Tuesday, April 14, 2009

Middle East: Muslim countries want own rights commision

CAIRO (AlArabiya.net)

A bloc of Islamic states accused of undermining human rights standards set by the United Nations have taken matters into their own hands and set out to establish their own independent human rights commission Sunday.

The Organization of Islamic Conference, a 57-nation bloc of Muslim nations and the largest organization after the U.N., met yesterday at its headquarters in Jeddah, Saudi Arabia to establish an independent OIC human rights commission.

Eklemeddin İhsanoğlu, the OIC Secretary-General, stressed in a statement Monday that "human rights and man’s dignity are an integral part of Islam and core components of Islamic culture and heritage.”

Refining Cairo hr declaration

Member states also discussed "refining" the OIC’s 1990 Cairo Declaration of Human Rights in Islam (CDHRI), which gave an overview of the Islamic perspective on human rights and stated that all human rights are subject to sharia, or Islamic law.

The OIC has over the past decades sponsored the "defamation of religion" resolution at the U.N. General Assembly, the latest of which was a resolution condemning the Danish cartoons of the Prophet.

It will seek assistance from other international bodies such as the U.N.’s Office of the High Commissioner on Human Rights and the Geneva Institute for Human Rights in setting up the new commission. İhsanoğlu said in his speech that such a commission would drive OIC member states to reform intellectually and politically.

"An OIC human rights commission would promote tolerance, and fundamental freedoms, good governance, the rule of law, accountability, openness, dialogue with other religions and civilizations, the rejection of extremism and fanaticism, and the strengthening of the sense of pride in the Islamic identity," he said.

Sharia vs. human rights

Both Amnesty International and Human Rights Watch have accused Muslim countries including Iran, Pakistan, Afghanistan, Egypt and Tunisia among many others of human rights violations against women and religious minorities despite many states being signatories to international human rights conventions.

Western human rights groups argue that some of the ways Islamic law is applied can lead to discrimination against women, religious minorities and converts to other faiths.

However, Islamic scholars and leaders have continued to refute western claims that sharia is incompatible with international norms of human rights and freedoms, arguing instead that the interpretation and application of Islamic law is what can lead to negative human rights outcomes.

Just as U.S. courts ruled that detainees in the “war on terror” could be held indefinitely without trial or permitted torture in contravention of internationa human rights norms, some sharia-based courts twist Islamic law to sanction cruel punishments.

Compatible with the west

In their defense of Islamic law experts refer to its protection of women’s property rights and the rights of the socially marginalized like orphans or the elderly.
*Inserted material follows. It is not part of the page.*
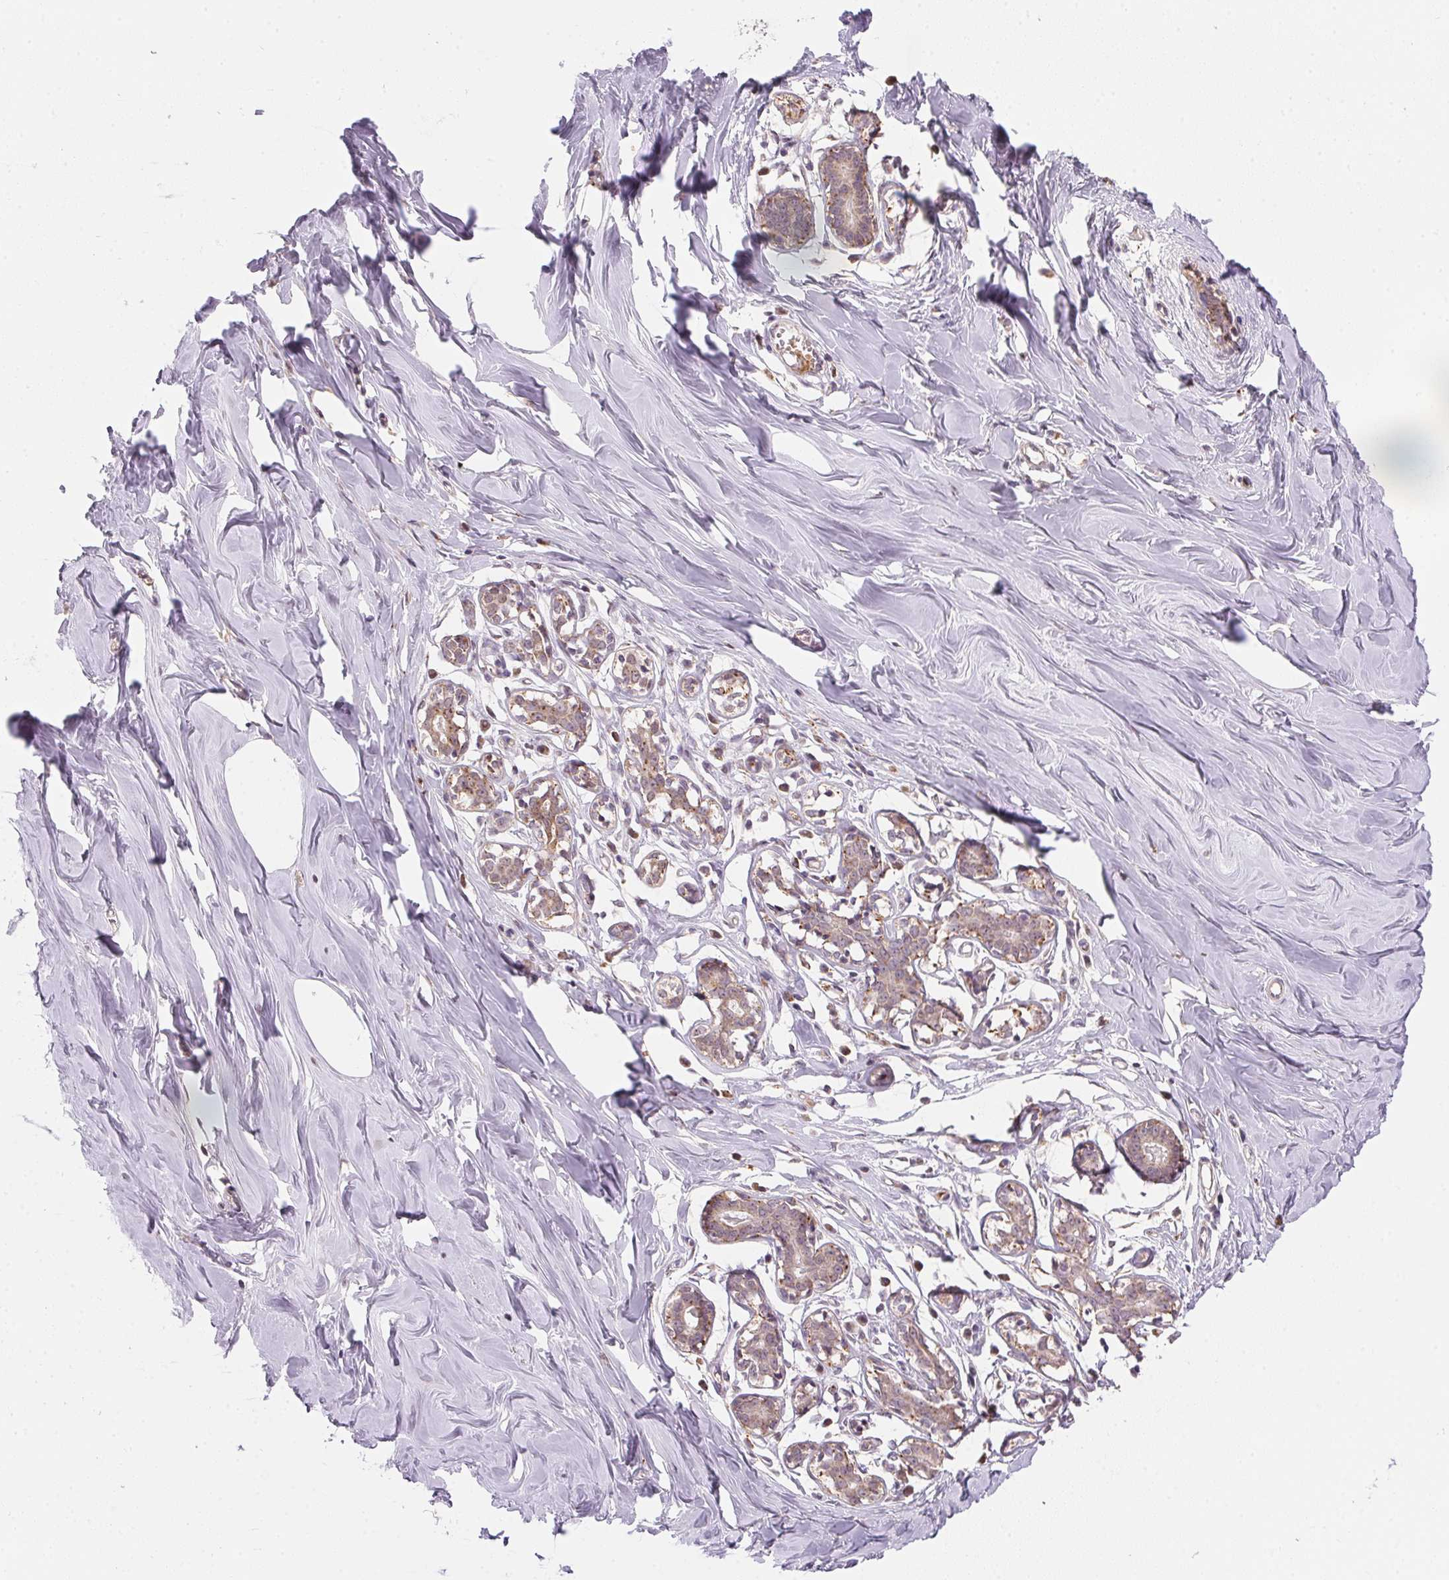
{"staining": {"intensity": "negative", "quantity": "none", "location": "none"}, "tissue": "breast", "cell_type": "Adipocytes", "image_type": "normal", "snomed": [{"axis": "morphology", "description": "Normal tissue, NOS"}, {"axis": "topography", "description": "Breast"}], "caption": "An image of breast stained for a protein shows no brown staining in adipocytes. (Stains: DAB immunohistochemistry (IHC) with hematoxylin counter stain, Microscopy: brightfield microscopy at high magnification).", "gene": "METTL13", "patient": {"sex": "female", "age": 27}}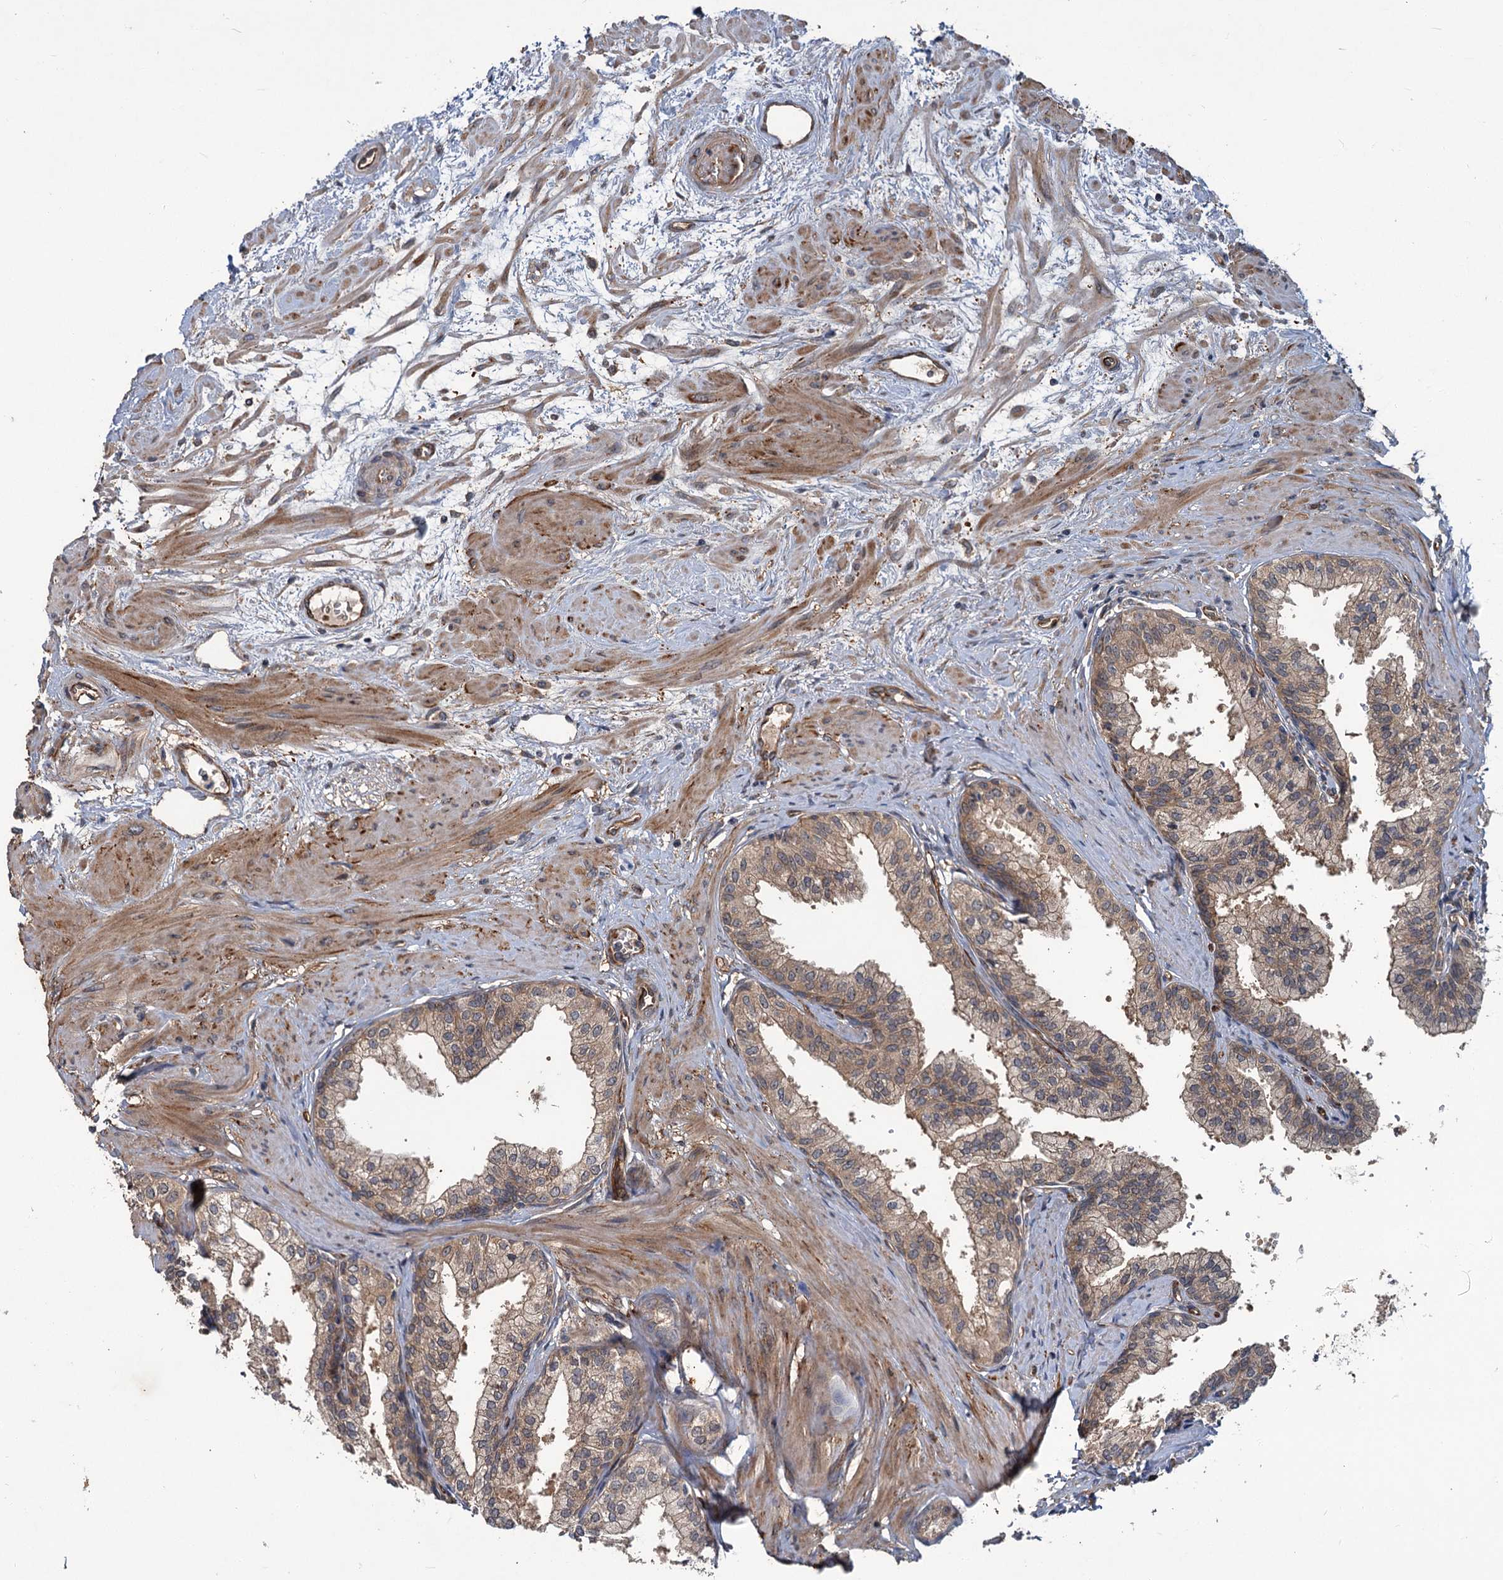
{"staining": {"intensity": "moderate", "quantity": ">75%", "location": "cytoplasmic/membranous"}, "tissue": "prostate", "cell_type": "Glandular cells", "image_type": "normal", "snomed": [{"axis": "morphology", "description": "Normal tissue, NOS"}, {"axis": "topography", "description": "Prostate"}], "caption": "About >75% of glandular cells in unremarkable prostate show moderate cytoplasmic/membranous protein expression as visualized by brown immunohistochemical staining.", "gene": "PKN2", "patient": {"sex": "male", "age": 60}}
Steven A. Cook, an expert on Islamic law and the west, said that interpretations of what Islamic law means are so variable that in some western societies it can be incorporated into non-Islamic political systems easily.

Ihsanoglu in his speech also suggested the compatibility of the Islamic notion of human rights and international norms, saying that refurbishing the Cairo human rights declaration will be "in keeping with the current global human rights discourse," though he did not specify how this would be done.

Several OIC member states follow sharia law, which has been compared to the Western tradition of common law, for personal status and criminal issues. None of the 14 OIC states that are considered "electoral democracies" are Arab.